## Work instruction
Restate the following records word for word without images.

## Records to process
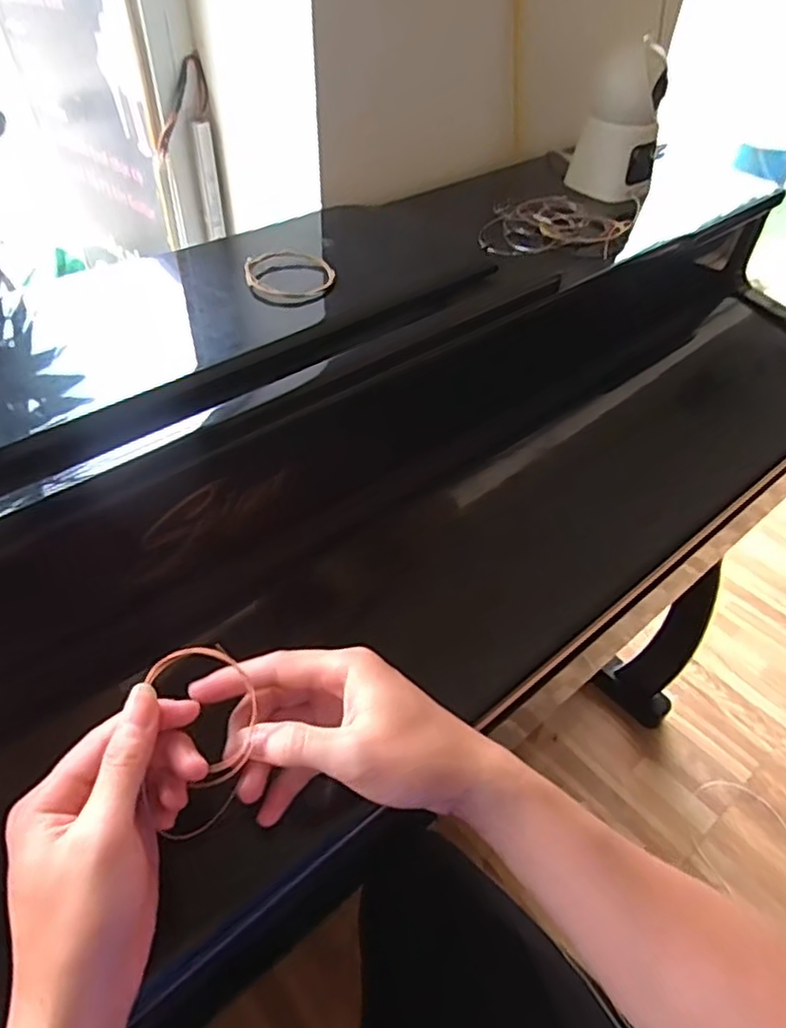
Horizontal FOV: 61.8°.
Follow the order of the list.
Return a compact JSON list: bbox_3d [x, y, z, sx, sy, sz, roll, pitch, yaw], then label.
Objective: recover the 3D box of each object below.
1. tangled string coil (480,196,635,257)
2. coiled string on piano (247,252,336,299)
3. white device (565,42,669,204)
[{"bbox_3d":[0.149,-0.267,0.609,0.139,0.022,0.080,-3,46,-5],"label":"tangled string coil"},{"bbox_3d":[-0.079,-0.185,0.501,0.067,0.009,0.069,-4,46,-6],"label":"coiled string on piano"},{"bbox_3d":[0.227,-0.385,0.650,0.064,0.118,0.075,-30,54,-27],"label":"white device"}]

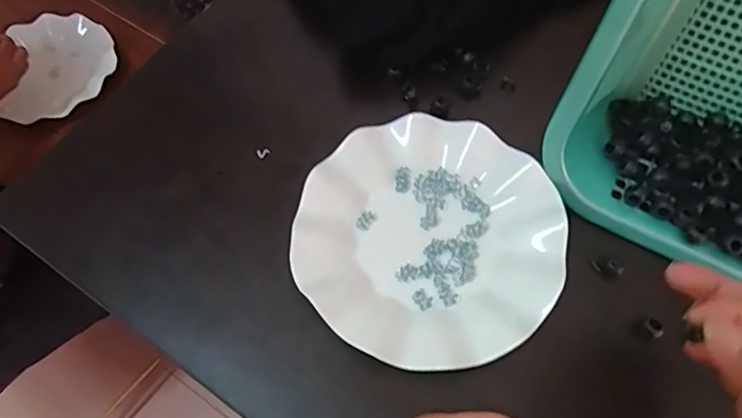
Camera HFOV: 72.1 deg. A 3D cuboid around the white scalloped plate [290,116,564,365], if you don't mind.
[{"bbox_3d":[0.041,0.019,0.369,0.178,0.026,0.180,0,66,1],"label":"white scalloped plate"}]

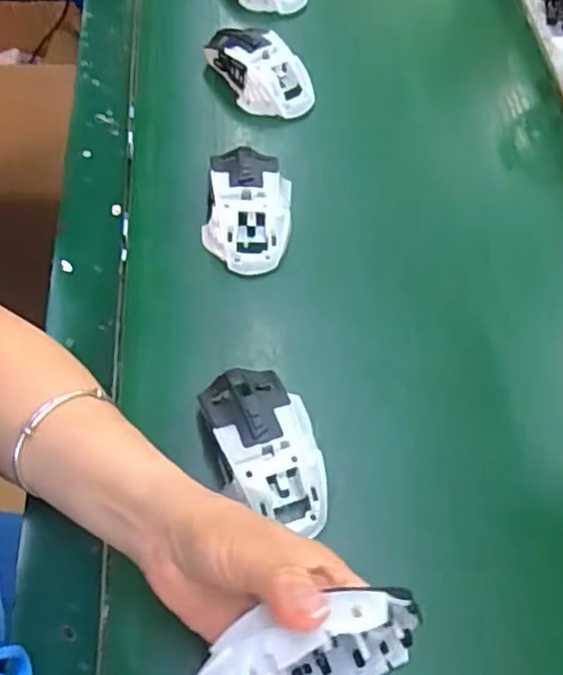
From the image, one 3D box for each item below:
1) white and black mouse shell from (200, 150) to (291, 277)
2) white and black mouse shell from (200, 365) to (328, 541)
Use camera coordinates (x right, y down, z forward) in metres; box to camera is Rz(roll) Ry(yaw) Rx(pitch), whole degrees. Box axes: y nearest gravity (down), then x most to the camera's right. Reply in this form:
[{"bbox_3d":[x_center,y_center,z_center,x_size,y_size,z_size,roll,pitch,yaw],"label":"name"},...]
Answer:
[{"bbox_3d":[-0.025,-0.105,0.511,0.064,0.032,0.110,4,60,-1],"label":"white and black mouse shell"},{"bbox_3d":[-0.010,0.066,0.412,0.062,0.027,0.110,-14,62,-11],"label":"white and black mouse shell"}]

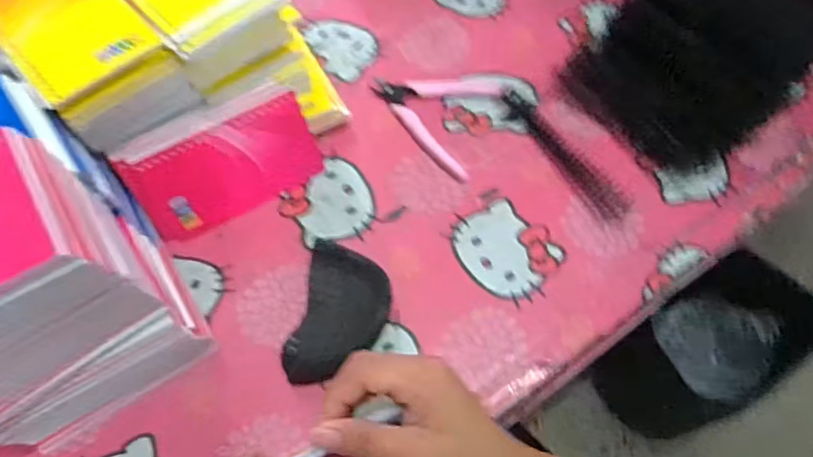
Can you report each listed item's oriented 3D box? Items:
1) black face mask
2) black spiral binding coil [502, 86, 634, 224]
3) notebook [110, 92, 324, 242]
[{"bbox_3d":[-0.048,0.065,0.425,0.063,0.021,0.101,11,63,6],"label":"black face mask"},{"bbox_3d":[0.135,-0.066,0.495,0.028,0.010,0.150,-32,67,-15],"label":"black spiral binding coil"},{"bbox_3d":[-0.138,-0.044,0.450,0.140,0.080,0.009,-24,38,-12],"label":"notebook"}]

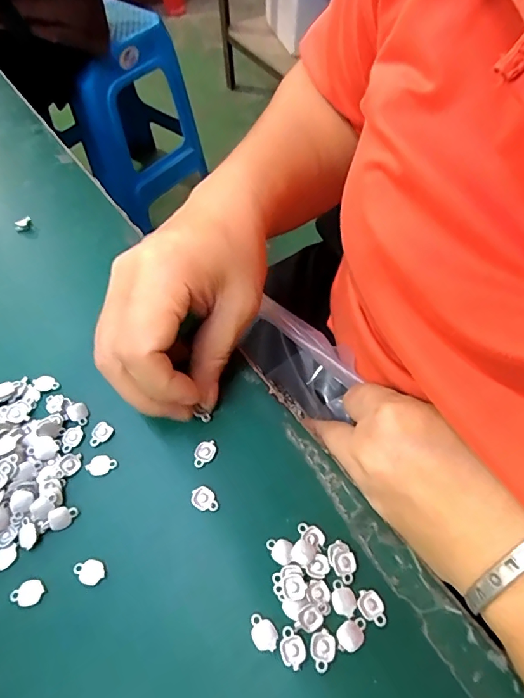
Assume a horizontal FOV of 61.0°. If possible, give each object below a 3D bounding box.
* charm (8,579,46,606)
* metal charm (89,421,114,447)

## Finished task
Horizontal FOV: 61.8°.
Follow the order of the list.
Return a compact JSON list: bbox_3d [x, y, z, sx, sy, sz, roll, pitch, yaw], then label.
Objective: recover the 3D box of each object below.
1. tangled string coil (480,196,635,257)
2. coiled string on piano (247,252,336,299)
3. white device (565,42,669,204)
[{"bbox_3d":[0.149,-0.267,0.609,0.139,0.022,0.080,-3,46,-5],"label":"tangled string coil"},{"bbox_3d":[-0.079,-0.185,0.501,0.067,0.009,0.069,-4,46,-6],"label":"coiled string on piano"},{"bbox_3d":[0.227,-0.385,0.650,0.064,0.118,0.075,-30,54,-27],"label":"white device"}]

Camera HFOV: 72.1 deg. A 3D cuboid around the white scalloped plate [290,116,564,365], if you don't mind.
[{"bbox_3d":[0.041,0.019,0.369,0.178,0.026,0.180,0,66,1],"label":"white scalloped plate"}]

From the image, one 3D box for each item below:
1) white and black mouse shell from (200, 150) to (291, 277)
2) white and black mouse shell from (200, 365) to (328, 541)
Use camera coordinates (x right, y down, z forward) in metres; box to camera is Rz(roll) Ry(yaw) Rx(pitch), whole degrees. Box axes: y nearest gravity (down), then x most to the camera's right. Reply in this form:
[{"bbox_3d":[x_center,y_center,z_center,x_size,y_size,z_size,roll,pitch,yaw],"label":"name"},...]
Answer:
[{"bbox_3d":[-0.025,-0.105,0.511,0.064,0.032,0.110,4,60,-1],"label":"white and black mouse shell"},{"bbox_3d":[-0.010,0.066,0.412,0.062,0.027,0.110,-14,62,-11],"label":"white and black mouse shell"}]

Can you report each listed item's oriented 3D box? Items:
1) black face mask
2) black spiral binding coil [502, 86, 634, 224]
3) notebook [110, 92, 324, 242]
[{"bbox_3d":[-0.048,0.065,0.425,0.063,0.021,0.101,11,63,6],"label":"black face mask"},{"bbox_3d":[0.135,-0.066,0.495,0.028,0.010,0.150,-32,67,-15],"label":"black spiral binding coil"},{"bbox_3d":[-0.138,-0.044,0.450,0.140,0.080,0.009,-24,38,-12],"label":"notebook"}]

Assume a horizontal FOV of 61.0°. If possible, give each object below a 3D bounding box.
* charm (8,579,46,606)
* metal charm (89,421,114,447)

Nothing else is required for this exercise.